→ **PAGE EXTRACT**
# West Haven, Connecticut - checking in.  New to TSD and MA.



## Quercus (Mar 31, 2012)

My wife found a local TSDMGK dojang last week-- looking for a good educational and social experience for our dynamic but bookish 7 year old.  (the bookish part, just like his father...)

We were impressed with what we saw, so I signed on for a year's worth of training along with both of my sons-- the other is 5.  We've been in to train four times, and are all really enjoying the challenge.  

Though I've read quite a bit into eastern religions, art, and philosophy, I know little about MA, apart from a long ago summer semester of T'ai C'hi Ch'uan in college, a semester I quit to go hitchhiking around New England.  

I was glad to see that our humble town of West Haven is home to the world headquarters of one of the TSD associations-- I had no idea.  I do think that the boys and I will really follow through on this-- it's a great experience to learn from scratch together.

Here we are:






My brother in law has a black belt in Shudokhan, but I don't know much about the art-- he's in Fairbanks AK.


----------



## OKenpo942 (Apr 2, 2012)

Welcome to MT, sir. What a great journey it will be to share with your boys. I have four sons (all still very young) and cherish every minute I have with them. Enjoy your boys and your new martial endeavor! 

James


----------



## MJS (Apr 2, 2012)

Welcome to MT!


----------



## Quercus (Apr 2, 2012)

Thanks, James and MJS!


----------



## seasoned (Apr 2, 2012)

Welcome aboard, great family picture. Hope you enjoy the site...........


----------



## Yondanchris (Apr 3, 2012)

Welcome to MT!


----------



## oftheherd1 (Apr 11, 2012)

Welcome to MT!  Great you and your boys can begin together.  I hope you and they continue enthusiastically.  The only thing I could add is why not your wife as well?


----------

→ **WORK TASK 1**
In the forum thread, where does Quercus's brother-in-law live?

→ **TASK DATA**
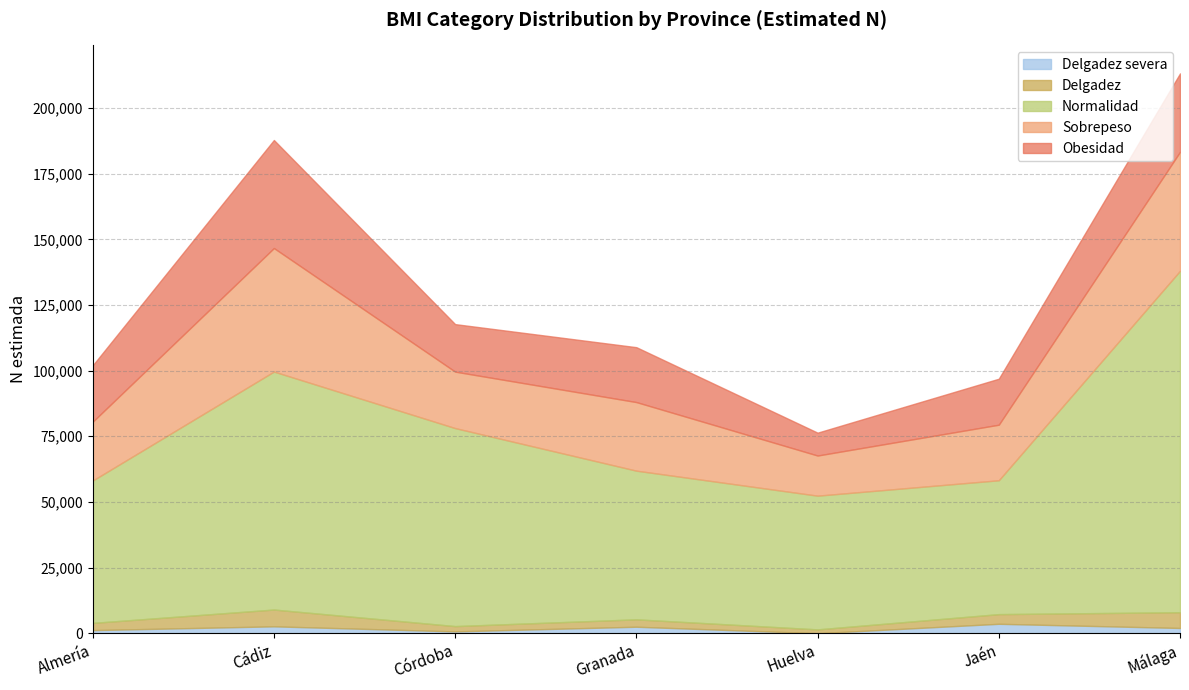

The value of Estimación puntual Niña at Jaén is 2. True or false?

False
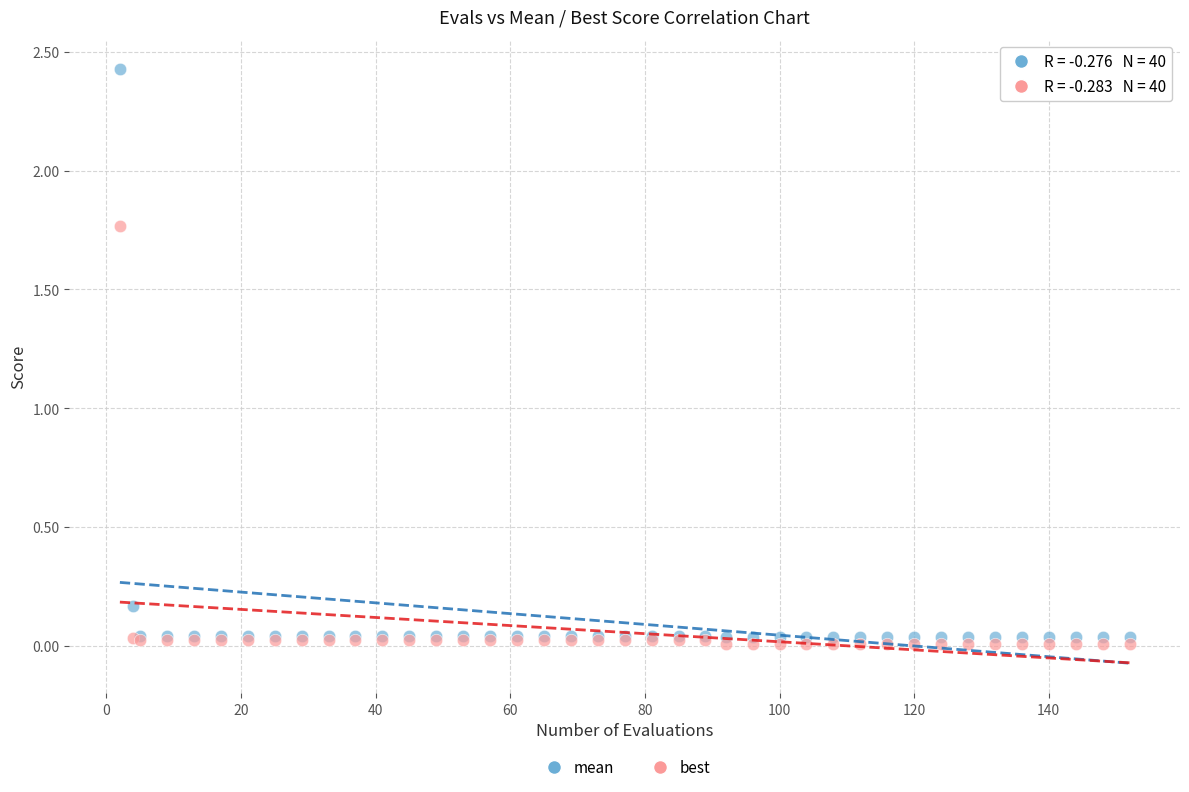

What are all the series names shown in the legend?

mean, best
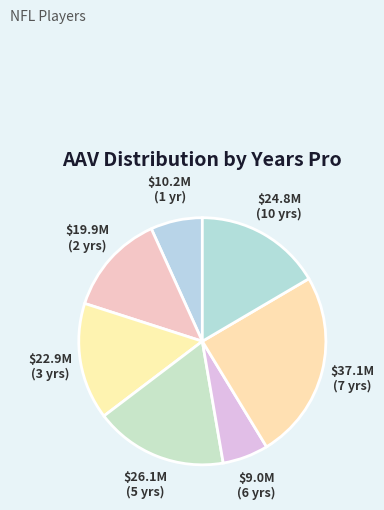

Count the number of slices in the pie.

7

→ **WORK TASK 2**
Duplicate the records starting at the line that contains "What are all" and ending at the close of the records, with the pictures left out.

→ **TASK RESPONSE 1**
Fairbanks, AK.

→ **TASK RESPONSE 2**
What are all the series names shown in the legend?

mean, best

Count the number of slices in the pie.

7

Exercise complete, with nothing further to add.